## PREGUNTAS PROPUESTAS
(A) Transcribe del fragmento sobre la divulgación de la evolución la parte que empieza con las palabras que contienen "Hace unas semanas" y acaba en "reacios a aceptarlas.".
(B) Responde según el fragmento sobre la divulgación de la evolución:
(i) ¿Quién escribió el artículo de la revista Undark?
(ii) ¿En qué institución trabaja Rick Potts?
(iii) ¿Por qué motivos, fundamentalmente, no acuden algunas comunidades a la exposición permanente?

━━━ FRAGMENTO PROPORCIONADO ━━━

Hablar de evolución sin amedrentar

     Última actualizacón: 8 junio 2018 a las 11:15

Hace unas semanas leí un artículo en la revista Undark titulado Speaking of Evolution, in Non-Threatening Tones escrito por Rachel E. Gross. He decidido traducir esta pieza al castellano −con el permiso de los editores− porque nos cuenta la iniciativa de Rick Potts (que trabaja en el Museo Nacional de Historia Natural en Washington D.C.), de llevar la explicación sobre la teoría de la evolución, y más concretamente, sobre la evolución del hombre, a aquellas comunidades que por diversos motivos (fundamentalmente religiosos) no acuden a la exposición permanente que se exhibe el museo. Es decir, se trata de una labor divulgativa en la que se pretende ir más allá del tradicional papel de los museos como receptores pasivos de visitantes, para llevar cuestiones tan importantes como la evolución directamente a quienes son más reacios a aceptarlas.

━━━ INFORMACIÓN MOSTRADA ━━━

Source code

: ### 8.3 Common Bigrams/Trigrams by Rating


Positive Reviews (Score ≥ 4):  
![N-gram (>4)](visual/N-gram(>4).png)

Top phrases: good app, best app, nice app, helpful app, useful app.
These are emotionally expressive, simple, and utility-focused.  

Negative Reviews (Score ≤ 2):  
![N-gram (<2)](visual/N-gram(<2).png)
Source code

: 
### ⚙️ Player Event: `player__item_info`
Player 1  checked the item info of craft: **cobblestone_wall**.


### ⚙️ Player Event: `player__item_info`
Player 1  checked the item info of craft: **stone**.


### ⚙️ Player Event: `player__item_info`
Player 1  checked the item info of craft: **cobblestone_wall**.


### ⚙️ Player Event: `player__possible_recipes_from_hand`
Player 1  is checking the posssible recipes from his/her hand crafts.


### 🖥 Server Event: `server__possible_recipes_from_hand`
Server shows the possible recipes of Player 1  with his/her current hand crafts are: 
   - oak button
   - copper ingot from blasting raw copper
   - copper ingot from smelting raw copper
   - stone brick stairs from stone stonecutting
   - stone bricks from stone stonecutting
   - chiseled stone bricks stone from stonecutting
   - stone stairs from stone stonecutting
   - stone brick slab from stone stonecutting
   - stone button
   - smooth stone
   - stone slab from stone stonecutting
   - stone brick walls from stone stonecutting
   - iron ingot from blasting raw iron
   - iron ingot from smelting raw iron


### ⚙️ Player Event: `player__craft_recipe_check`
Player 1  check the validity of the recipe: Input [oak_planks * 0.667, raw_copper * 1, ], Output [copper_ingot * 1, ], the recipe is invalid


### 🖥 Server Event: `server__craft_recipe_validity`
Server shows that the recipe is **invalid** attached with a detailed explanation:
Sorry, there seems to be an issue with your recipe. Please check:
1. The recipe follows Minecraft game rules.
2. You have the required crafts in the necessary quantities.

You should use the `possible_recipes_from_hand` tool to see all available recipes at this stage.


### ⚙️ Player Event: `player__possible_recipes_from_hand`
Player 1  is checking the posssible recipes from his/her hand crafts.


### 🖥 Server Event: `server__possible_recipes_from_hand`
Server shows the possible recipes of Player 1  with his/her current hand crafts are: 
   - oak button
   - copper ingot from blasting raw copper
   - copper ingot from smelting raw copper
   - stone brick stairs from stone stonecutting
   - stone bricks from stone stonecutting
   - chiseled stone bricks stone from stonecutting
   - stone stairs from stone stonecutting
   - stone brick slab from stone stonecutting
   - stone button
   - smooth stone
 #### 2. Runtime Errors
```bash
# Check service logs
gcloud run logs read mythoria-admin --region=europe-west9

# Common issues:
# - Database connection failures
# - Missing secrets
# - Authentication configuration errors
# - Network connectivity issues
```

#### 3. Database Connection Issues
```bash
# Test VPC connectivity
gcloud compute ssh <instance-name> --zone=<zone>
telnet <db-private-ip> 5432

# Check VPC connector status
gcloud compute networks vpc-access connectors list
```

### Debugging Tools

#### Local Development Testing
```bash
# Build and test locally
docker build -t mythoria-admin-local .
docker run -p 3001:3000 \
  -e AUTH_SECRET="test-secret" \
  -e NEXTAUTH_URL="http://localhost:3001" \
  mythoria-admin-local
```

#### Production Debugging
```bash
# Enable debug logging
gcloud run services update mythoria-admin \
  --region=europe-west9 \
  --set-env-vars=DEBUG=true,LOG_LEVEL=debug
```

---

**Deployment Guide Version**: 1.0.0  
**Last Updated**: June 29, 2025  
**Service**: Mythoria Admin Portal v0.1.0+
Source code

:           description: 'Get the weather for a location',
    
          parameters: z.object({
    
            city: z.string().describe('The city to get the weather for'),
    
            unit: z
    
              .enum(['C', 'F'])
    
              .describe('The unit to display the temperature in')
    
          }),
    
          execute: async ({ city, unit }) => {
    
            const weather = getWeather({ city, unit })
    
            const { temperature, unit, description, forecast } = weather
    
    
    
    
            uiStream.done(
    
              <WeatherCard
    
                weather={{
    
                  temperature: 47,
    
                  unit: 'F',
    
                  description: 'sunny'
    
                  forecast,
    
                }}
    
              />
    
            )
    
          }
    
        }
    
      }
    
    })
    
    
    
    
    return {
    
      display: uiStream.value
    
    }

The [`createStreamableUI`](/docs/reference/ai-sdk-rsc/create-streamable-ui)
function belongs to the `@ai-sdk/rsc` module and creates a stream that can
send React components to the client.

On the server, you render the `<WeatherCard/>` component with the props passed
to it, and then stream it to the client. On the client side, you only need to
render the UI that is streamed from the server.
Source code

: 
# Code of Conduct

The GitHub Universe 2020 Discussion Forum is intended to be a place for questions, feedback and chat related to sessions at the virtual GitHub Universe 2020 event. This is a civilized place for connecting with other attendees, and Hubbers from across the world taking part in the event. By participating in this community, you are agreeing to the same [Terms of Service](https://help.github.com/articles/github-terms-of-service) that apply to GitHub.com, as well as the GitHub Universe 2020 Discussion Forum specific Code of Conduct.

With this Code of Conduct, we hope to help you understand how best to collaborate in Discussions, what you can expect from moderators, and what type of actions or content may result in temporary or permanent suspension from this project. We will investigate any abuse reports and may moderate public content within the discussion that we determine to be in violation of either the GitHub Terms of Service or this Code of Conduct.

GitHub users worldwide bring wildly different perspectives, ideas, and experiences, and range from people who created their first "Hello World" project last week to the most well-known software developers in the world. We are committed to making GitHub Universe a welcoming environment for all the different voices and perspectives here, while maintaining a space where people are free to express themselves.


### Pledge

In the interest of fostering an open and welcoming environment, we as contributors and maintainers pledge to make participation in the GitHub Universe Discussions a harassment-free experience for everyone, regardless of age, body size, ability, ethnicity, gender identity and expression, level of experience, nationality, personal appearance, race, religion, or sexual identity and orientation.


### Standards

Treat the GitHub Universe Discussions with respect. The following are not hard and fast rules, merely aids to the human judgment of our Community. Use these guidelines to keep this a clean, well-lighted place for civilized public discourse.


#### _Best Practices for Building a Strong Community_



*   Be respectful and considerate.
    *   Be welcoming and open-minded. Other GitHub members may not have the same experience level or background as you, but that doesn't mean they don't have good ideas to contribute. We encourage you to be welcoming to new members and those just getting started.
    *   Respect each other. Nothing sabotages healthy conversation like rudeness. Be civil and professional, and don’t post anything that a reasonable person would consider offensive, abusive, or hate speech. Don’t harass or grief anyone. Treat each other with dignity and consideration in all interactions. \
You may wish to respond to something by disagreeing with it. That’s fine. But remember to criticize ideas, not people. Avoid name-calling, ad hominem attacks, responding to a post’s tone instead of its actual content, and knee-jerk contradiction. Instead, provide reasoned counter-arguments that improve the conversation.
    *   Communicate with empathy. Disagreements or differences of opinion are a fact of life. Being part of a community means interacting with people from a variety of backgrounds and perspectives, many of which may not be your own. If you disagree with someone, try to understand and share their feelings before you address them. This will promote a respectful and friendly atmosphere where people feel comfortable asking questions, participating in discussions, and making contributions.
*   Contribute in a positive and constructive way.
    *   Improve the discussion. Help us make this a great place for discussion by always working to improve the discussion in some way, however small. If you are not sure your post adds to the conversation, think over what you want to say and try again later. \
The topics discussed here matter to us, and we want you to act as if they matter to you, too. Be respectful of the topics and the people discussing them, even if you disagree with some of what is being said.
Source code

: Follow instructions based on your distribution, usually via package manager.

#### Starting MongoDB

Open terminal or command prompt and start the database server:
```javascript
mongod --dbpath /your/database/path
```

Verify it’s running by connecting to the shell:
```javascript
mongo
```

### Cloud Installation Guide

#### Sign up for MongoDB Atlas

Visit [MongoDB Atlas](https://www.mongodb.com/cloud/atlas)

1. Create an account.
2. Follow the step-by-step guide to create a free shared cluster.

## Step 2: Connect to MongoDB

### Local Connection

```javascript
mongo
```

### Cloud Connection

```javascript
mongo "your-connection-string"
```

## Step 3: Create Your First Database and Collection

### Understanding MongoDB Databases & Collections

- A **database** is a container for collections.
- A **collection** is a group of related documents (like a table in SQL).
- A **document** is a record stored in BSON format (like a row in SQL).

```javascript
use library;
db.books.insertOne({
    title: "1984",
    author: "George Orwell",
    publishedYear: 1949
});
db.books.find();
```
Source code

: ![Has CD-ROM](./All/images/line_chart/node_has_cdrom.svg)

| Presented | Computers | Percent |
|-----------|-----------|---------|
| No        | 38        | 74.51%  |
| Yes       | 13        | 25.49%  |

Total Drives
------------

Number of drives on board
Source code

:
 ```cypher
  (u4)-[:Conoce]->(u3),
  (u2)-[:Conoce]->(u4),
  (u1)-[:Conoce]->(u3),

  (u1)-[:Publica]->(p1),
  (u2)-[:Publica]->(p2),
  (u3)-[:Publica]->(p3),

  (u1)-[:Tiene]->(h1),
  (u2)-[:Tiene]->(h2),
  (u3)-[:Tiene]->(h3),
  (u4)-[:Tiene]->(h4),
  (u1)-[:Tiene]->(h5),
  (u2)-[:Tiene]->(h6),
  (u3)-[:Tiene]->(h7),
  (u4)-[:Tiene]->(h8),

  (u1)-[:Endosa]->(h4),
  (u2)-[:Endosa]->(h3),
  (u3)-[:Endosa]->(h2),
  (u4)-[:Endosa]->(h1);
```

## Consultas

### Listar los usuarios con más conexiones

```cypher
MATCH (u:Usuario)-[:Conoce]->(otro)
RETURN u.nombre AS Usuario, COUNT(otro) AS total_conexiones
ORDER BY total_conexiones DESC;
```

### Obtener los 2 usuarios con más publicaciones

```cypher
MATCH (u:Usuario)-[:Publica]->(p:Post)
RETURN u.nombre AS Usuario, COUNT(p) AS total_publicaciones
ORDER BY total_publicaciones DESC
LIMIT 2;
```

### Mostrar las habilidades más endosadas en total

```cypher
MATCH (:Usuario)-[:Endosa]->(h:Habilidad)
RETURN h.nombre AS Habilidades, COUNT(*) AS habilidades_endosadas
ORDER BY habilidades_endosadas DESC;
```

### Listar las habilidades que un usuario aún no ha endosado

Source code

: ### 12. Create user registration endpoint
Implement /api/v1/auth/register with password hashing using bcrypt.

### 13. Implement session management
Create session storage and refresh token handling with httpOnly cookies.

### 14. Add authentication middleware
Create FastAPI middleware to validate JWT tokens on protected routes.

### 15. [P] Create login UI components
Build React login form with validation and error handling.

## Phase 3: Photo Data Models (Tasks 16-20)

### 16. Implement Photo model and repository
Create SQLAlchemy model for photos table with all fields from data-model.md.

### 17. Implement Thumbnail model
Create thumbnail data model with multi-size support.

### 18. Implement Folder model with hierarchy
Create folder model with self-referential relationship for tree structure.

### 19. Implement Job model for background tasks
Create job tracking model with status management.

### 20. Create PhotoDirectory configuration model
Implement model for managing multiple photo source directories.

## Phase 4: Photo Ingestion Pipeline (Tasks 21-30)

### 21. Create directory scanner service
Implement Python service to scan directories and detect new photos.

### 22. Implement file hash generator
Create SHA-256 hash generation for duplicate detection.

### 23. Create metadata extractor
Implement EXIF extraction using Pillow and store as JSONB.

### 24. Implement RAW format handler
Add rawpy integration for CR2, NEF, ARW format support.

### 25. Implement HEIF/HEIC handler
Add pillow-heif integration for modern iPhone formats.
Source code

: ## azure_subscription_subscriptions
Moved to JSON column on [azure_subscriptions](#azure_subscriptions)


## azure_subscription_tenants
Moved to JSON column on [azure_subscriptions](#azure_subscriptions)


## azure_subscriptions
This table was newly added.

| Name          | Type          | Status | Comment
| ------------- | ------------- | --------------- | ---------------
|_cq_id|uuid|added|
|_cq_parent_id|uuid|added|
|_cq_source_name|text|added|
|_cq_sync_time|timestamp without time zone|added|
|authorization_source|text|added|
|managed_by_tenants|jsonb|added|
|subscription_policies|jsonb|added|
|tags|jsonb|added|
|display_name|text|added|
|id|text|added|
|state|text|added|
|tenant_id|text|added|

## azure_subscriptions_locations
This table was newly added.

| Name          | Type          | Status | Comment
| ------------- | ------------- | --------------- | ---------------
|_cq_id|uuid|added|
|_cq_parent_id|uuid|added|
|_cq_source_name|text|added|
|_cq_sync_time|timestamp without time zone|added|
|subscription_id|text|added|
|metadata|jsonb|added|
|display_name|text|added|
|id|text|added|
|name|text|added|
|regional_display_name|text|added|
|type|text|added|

━━━

## SOLUCIONES PROPUESTAS
(A)
Hace unas semanas leí un artículo en la revista Undark titulado Speaking of Evolution, in Non-Threatening Tones escrito por Rachel E. Gross. He decidido traducir esta pieza al castellano −con el permiso de los editores− porque nos cuenta la iniciativa de Rick Potts (que trabaja en el Museo Nacional de Historia Natural en Washington D.C.), de llevar la explicación sobre la teoría de la evolución, y más concretamente, sobre la evolución del hombre, a aquellas comunidades que por diversos motivos (fundamentalmente religiosos) no acuden a la exposición permanente que se exhibe el museo. Es decir, se trata de una labor divulgativa en la que se pretende ir más allá del tradicional papel de los museos como receptores pasivos de visitantes, para llevar cuestiones tan importantes como la evolución directamente a quienes son más reacios a aceptarlas.

(B)
(i) Rachel E. Gross.
(ii) En el Museo Nacional de Historia Natural en Washington D.C.
(iii) Por motivos fundamentalmente religiosos.